Program tersebut mendapat tanggapan positif dari Gubernur Kaltim, Isran Noor saat masih menjabat agar segera diimplementasikan. Tapi, karena berubah kepemimpinan dan belum sempat melaksanakan Memorandum of Understanding (MoU), maka program tersebut tertunda.
Disdikbud Kutim pun merespon positif program tersebut, khusus beasiswa dan peran APKASI hanya memfasilitasi agar Kutim mendapatkan kuota jumlah peserta beasiswa. Sebab, jumlahnya terbatas di seluruh Indonesia.
Selanjutnya, kata Imah, APKASI akan memberikan pendampingan selama 2,5 bulan kepada setiap calon peserta beasiswa agar terpilih atau lulus seleksi sebagai penerima. Pasca kelulusan, alumninya juga akan mendapatkan sertifikat.
"Ada sertifikasi sesuai program hilirisasi yang dituju, para lulusan akan bisa langsung bekerja," sambungnya.
ASN pun dapat mengikuti perkuliahan dengan hanya separuh waktu belajar reguler karena pengalaman bekerja dapat di konversi menjadi Satuan Kredit Semester (SKS).

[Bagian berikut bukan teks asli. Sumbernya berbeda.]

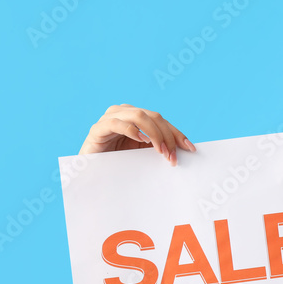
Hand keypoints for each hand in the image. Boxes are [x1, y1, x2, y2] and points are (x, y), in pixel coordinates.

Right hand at [79, 104, 195, 165]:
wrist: (92, 171)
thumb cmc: (119, 160)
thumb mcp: (143, 152)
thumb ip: (159, 147)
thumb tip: (186, 150)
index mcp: (137, 116)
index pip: (162, 121)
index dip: (177, 133)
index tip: (190, 148)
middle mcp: (124, 112)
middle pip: (154, 117)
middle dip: (167, 137)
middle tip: (173, 157)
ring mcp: (110, 118)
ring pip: (139, 116)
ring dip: (154, 134)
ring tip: (161, 151)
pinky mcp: (98, 128)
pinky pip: (116, 123)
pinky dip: (132, 130)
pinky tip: (141, 140)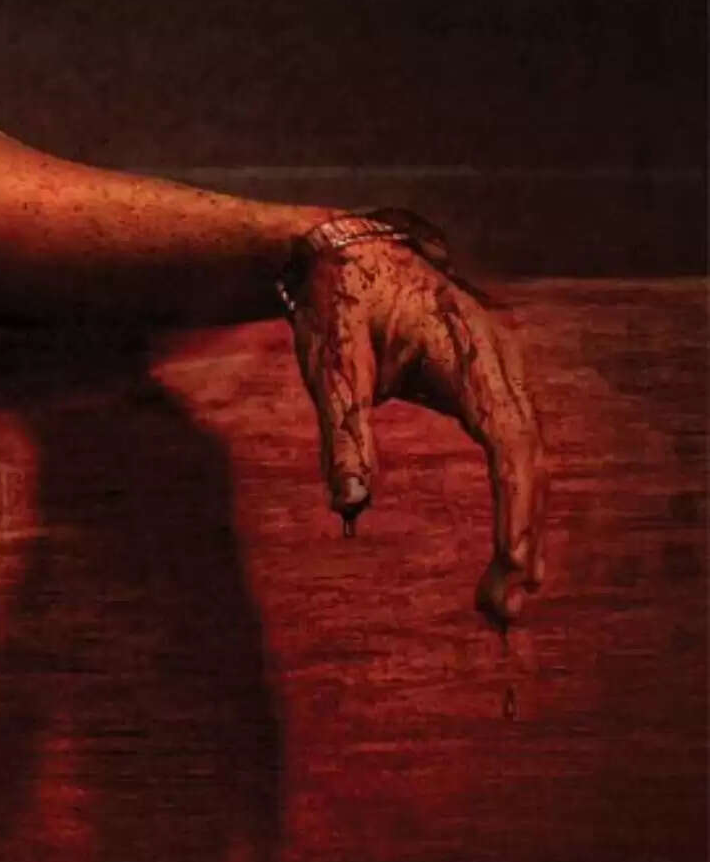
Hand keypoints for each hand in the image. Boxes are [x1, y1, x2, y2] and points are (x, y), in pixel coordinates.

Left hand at [282, 221, 547, 628]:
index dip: (515, 509)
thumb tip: (350, 507)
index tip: (514, 564)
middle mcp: (504, 362)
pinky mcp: (494, 384)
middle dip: (522, 537)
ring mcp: (505, 372)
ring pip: (530, 459)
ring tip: (506, 597)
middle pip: (531, 461)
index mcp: (471, 351)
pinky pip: (516, 448)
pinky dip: (515, 500)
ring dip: (523, 526)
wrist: (344, 250)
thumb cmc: (335, 303)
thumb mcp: (330, 364)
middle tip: (501, 610)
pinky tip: (510, 551)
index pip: (509, 443)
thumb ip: (343, 431)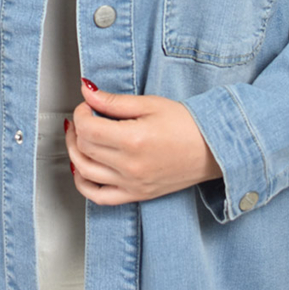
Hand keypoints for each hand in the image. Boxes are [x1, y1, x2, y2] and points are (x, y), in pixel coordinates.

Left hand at [65, 79, 222, 205]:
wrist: (212, 149)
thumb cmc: (188, 125)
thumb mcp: (150, 104)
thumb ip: (114, 101)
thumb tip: (87, 93)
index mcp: (133, 140)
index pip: (88, 128)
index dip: (81, 113)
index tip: (87, 106)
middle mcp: (130, 166)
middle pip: (84, 148)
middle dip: (78, 129)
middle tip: (85, 117)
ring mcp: (132, 184)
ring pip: (85, 172)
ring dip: (75, 152)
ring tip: (81, 139)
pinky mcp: (136, 195)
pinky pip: (99, 197)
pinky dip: (83, 184)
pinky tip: (82, 170)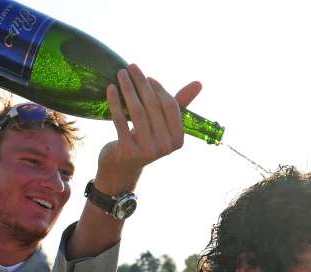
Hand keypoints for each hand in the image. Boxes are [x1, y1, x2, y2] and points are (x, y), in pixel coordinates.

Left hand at [94, 64, 201, 190]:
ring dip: (128, 88)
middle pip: (153, 107)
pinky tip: (111, 88)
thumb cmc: (146, 138)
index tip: (148, 77)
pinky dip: (115, 102)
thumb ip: (180, 104)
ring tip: (121, 73)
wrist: (123, 166)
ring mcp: (147, 150)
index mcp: (178, 140)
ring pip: (137, 112)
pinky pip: (120, 121)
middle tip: (131, 67)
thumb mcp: (163, 124)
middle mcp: (165, 147)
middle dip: (141, 83)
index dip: (159, 89)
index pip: (171, 107)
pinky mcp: (128, 151)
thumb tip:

Kuliah dilaksanakan online dan apabila jumlah mahasiswa cukup atau lebih banyak, maka dosennya yang akan datang ke Kutim. Seluruh rencana program kerja sama tersebut dijelaskan rinci kepada Bupati Kutim hingga pada skema pembiayaannya.
Imah menyebut empat perguruan tinggi penyelenggara Rekognisi Pembelajaran Lampau (RPL) yang direkomendasi, yaitu Universitas Negeri Yogyakarta, Universitas Negeri Semarang, Universitas Pendidikan Indonesia dan Universitas Negeri Jakarta.